◆ **Your task**: Would you reproduce the listing exactly, leaving nothing out?

◆ **Data supplied**:
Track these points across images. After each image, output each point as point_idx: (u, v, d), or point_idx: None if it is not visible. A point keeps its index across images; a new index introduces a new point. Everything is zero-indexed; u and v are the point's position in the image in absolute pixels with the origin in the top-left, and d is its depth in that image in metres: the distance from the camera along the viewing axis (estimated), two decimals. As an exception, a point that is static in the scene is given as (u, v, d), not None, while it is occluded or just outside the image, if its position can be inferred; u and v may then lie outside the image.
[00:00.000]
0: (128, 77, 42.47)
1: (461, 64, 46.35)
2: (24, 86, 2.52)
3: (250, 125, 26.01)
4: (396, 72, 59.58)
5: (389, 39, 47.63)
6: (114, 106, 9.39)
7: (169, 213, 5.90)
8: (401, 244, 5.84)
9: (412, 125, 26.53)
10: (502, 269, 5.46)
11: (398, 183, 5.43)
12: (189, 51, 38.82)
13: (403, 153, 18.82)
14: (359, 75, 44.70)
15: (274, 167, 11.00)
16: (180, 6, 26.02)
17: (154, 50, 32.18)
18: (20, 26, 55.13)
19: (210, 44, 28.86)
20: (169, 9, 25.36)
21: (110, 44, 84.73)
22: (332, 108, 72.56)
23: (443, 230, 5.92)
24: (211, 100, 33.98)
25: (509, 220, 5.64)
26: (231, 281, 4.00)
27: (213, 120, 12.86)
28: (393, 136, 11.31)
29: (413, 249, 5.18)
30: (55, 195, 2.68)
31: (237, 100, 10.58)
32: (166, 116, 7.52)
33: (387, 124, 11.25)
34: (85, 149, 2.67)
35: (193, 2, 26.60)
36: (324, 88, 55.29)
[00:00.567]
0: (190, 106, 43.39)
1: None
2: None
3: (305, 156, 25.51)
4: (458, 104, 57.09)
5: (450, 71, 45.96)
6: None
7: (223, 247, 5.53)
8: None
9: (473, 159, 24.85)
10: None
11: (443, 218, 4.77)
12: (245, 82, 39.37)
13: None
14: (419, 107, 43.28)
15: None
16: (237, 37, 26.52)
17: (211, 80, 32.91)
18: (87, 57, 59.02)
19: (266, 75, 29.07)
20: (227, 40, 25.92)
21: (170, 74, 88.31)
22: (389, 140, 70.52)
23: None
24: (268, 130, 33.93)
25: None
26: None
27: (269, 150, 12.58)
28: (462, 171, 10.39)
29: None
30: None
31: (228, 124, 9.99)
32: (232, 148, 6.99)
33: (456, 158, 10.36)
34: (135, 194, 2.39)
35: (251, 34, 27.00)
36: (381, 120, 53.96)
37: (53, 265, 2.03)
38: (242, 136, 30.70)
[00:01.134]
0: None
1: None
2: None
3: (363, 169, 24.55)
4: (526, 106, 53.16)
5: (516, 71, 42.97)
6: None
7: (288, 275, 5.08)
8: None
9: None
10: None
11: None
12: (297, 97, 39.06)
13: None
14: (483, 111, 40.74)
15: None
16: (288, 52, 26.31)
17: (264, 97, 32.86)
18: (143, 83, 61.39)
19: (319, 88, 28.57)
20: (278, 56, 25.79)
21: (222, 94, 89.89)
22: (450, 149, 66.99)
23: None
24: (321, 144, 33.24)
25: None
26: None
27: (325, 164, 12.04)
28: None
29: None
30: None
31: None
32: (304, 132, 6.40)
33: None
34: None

◆ **Response to the exercise**:
Track these points across images. After each image, output each point as point_idx: (u, v, d), or point_idx: None if it is not visible. A point keeps its index across images; a new index introduces a new point. Everything is zero-indexed; u and v are the point's position in the image in absolute pixels with the origin in the top-left, and d is its depth in that image in metres: the distance from the camera along the viewing axis (estimated), two decimals. As an exception, a point that is static in the scene is given as (u, v, d), not None, while it is occluded or just outside the image, if its position can be inferred; u and v may then lie outside the image.
[00:00.000]
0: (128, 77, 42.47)
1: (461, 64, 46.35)
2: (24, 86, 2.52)
3: (250, 125, 26.01)
4: (396, 72, 59.58)
5: (389, 39, 47.63)
6: (114, 106, 9.39)
7: (169, 213, 5.90)
8: (401, 244, 5.84)
9: (412, 125, 26.53)
10: (502, 269, 5.46)
11: (398, 183, 5.43)
12: (189, 51, 38.82)
13: (403, 153, 18.82)
14: (359, 75, 44.70)
15: (274, 167, 11.00)
16: (180, 6, 26.02)
17: (154, 50, 32.18)
18: (20, 26, 55.13)
19: (210, 44, 28.86)
20: (169, 9, 25.36)
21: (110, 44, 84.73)
22: (332, 108, 72.56)
23: (443, 230, 5.92)
24: (211, 100, 33.98)
25: (509, 220, 5.64)
26: (231, 281, 4.00)
27: (213, 120, 12.86)
28: (393, 136, 11.31)
29: (413, 249, 5.18)
30: (55, 195, 2.68)
31: (237, 100, 10.58)
32: (166, 116, 7.52)
33: (387, 124, 11.25)
34: (85, 149, 2.67)
35: (193, 2, 26.60)
36: (324, 88, 55.29)
[00:00.567]
0: (190, 106, 43.39)
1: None
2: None
3: (305, 156, 25.51)
4: (458, 104, 57.09)
5: (450, 71, 45.96)
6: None
7: (223, 247, 5.53)
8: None
9: (473, 159, 24.85)
10: None
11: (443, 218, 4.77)
12: (245, 82, 39.37)
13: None
14: (419, 107, 43.28)
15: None
16: (237, 37, 26.52)
17: (211, 80, 32.91)
18: (87, 57, 59.02)
19: (266, 75, 29.07)
20: (227, 40, 25.92)
21: (170, 74, 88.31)
22: (389, 140, 70.52)
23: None
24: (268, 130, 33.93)
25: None
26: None
27: (269, 150, 12.58)
28: (462, 171, 10.39)
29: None
30: None
31: (228, 124, 9.99)
32: (232, 148, 6.99)
33: (456, 158, 10.36)
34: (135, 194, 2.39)
35: (251, 34, 27.00)
36: (381, 120, 53.96)
37: (53, 265, 2.03)
38: (242, 136, 30.70)
[00:01.134]
0: None
1: None
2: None
3: (363, 169, 24.55)
4: (526, 106, 53.16)
5: (516, 71, 42.97)
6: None
7: (288, 275, 5.08)
8: None
9: None
10: None
11: None
12: (297, 97, 39.06)
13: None
14: (483, 111, 40.74)
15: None
16: (288, 52, 26.31)
17: (264, 97, 32.86)
18: (143, 83, 61.39)
19: (319, 88, 28.57)
20: (278, 56, 25.79)
21: (222, 94, 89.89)
22: (450, 149, 66.99)
23: None
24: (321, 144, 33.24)
25: None
26: None
27: (325, 164, 12.04)
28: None
29: None
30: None
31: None
32: (304, 132, 6.40)
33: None
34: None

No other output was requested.